A Sense of Calling

A Sense of Calling

There’s a discussion currently going on over at New Church Perspective on the issue of women in the ministry.   Something that has come up a few times is the question of a “call” – if someone feels a call to serve as a New Church minister, does that mean the General Church ought to ordain them?  I’m interested in the specific question, but I’m more interested in what I see as a larger trend, which is not just a trend in the New Church: a trend toward people expecting a direct, clear calling from God to make a specific decision.  There was a great article by Phillip Cary on the topic published last year in “RELEVANT” magazine.  An excerpt:

The practice of listening for God’s voice in your heart is a very new development and it’s deeply flawed. It has only recently displaced Scripture as the most important way, in the view of many Christians, that God reveals Himself to us, thanks in no small part to widespread promotion of the idea by otherwise evangelical churches and youth groups.

Some people say this way of understanding revelation is more “personal,” but I don’t see how. You can’t listen to another person just by hearing what’s in your heart. Other persons live outside your heart, and that’s where you have to listen for them. So Scripture says Christ dwells in our hearts by faith (Ephesians 3:17), but directs our attention outside our hearts to find what we should put our faith in: “faith comes by hearing,” says Paul, “and hearing comes by the word of Christ” (Romans 10:17). The word of Christ that he’s talking about is not a voice in our hearts but the preaching of the Gospel in external words we can hear with our ears.

I actually don’t think I’d go as far as Cary does – I think there is a way that God speaks into our hearts, that God flows into our minds, that happens especially in response to prayer and when we are reading Scripture.  But I don’t think it’s ever as direct and clear as some people seem to make it out to be; I don’t think we can ever say, “I know this is what God is telling me to do.”

I wrote a comment to that effect on one of the recent articles on New Church Perspective; the conversation has since moved on more directly to the topic at hand (ordaining or not ordaining women), but this is still something I think is worth discussing: to what extent can we hear God speaking to us in our hearts?  How do we know what we are being called to?

My comment from the blog:

A note on a sense of “calling” in general – and please do read this as a separate issue from the women in the priesthood issue, even though they’re obviously related. I’m writing this comment because I think I’ve noticed a trend in the General Church in all areas (not just controversial ones) to talk about being called directly by the Lord to do something. And I do want to say from the outset that my mind isn’t settled on this – I’m still trying to understand the way that the Lord calls people. On the one hand, the Writings do say that if a person is shunning evils as sins, the Lord will flow in and show them the good that they are supposed to do. There are the passages in Conjugial Love that talk about people knowing by an inner dictate that “she is mine,” or “he is mine.” They do talk about perception, and although only celestial people have perception in its truest sense, they do talk about lesser degrees of perception that seem to be available to less regenerate people.
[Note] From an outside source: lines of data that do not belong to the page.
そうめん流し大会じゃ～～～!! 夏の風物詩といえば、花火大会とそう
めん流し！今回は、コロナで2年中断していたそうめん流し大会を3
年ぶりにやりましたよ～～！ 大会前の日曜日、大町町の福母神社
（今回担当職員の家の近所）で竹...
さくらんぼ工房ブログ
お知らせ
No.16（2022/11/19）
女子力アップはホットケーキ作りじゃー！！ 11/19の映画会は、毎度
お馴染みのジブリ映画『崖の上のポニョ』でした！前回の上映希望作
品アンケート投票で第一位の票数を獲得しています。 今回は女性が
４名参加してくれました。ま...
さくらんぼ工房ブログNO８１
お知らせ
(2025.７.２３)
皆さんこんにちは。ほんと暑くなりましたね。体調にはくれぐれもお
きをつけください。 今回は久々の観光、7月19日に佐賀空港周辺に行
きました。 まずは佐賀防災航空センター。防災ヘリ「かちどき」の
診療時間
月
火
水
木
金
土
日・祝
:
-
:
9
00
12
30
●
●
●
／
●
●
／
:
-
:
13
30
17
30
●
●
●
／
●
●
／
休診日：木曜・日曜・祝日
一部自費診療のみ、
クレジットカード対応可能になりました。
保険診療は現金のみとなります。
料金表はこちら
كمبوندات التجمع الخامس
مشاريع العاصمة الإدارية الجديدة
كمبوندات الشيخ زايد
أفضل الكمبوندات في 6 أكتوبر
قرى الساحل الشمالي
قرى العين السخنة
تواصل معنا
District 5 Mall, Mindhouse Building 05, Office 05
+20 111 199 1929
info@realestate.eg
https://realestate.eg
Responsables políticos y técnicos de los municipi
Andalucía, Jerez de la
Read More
But on the other hand, I do not see the majority of the passages in the Writings indicating that people receive direct, unmistakable calls from the Lord. Even in the case of a couple that meets in heaven, they deliberate in themselves and talk about it after some time – they don’t get engaged then and there. As I understand it, we should listen to where the Lord is guiding us – but I don’t know that it’s ever a good idea to think that we’ve heard completely.

A passage that comes to mind is Divine Providence 321, which is about people who look for direct influence from heaven:

Of those who wait for influx this further may be said. They receive none, except the few who from their heart desire it; and they occasionally receive some response by a vivid perception, or by tacit speech in the response, in their thought but rarely by any manifest speech. It is then to this effect: that they should think and act as they wish and as they can, and that he who acts wisely is wise and he who acts foolishly is foolish. They are never instructed what to believe and what to do, and this in order that the human rational principle and human freedom may not perish; that is, that everyone may act from freedom according to reason, to all appearance as from himself. Those who are instructed by influx what to believe or what to do are not instructed by the Lord or by any angel of heaven but by some Enthusiast, Quaker, or Moravian spirit and are led astray. All influx from the Lord is effected by enlightenment of the understanding, and by the affection for truth, and through the latter passing into the former.

Divine Providence 265 says something similar: “No one is taught immediately from heaven, but mediately through the Word, and doctrine and preaching from the Word.”

This isn’t to say that anyone who says they feels called to something is claiming that they were instructed by direct influx to believe or do something. And it’s not to say that anyone’s sense of call is wrong. It’s only to point out that the Writings seem to me to emphasize that when we feel a call, we shouldn’t rest and assume that’s all there is to it – we should continually examine it, to see if there’s more to hear, and to act based on our rationality, not only a sense of a dictate from heaven.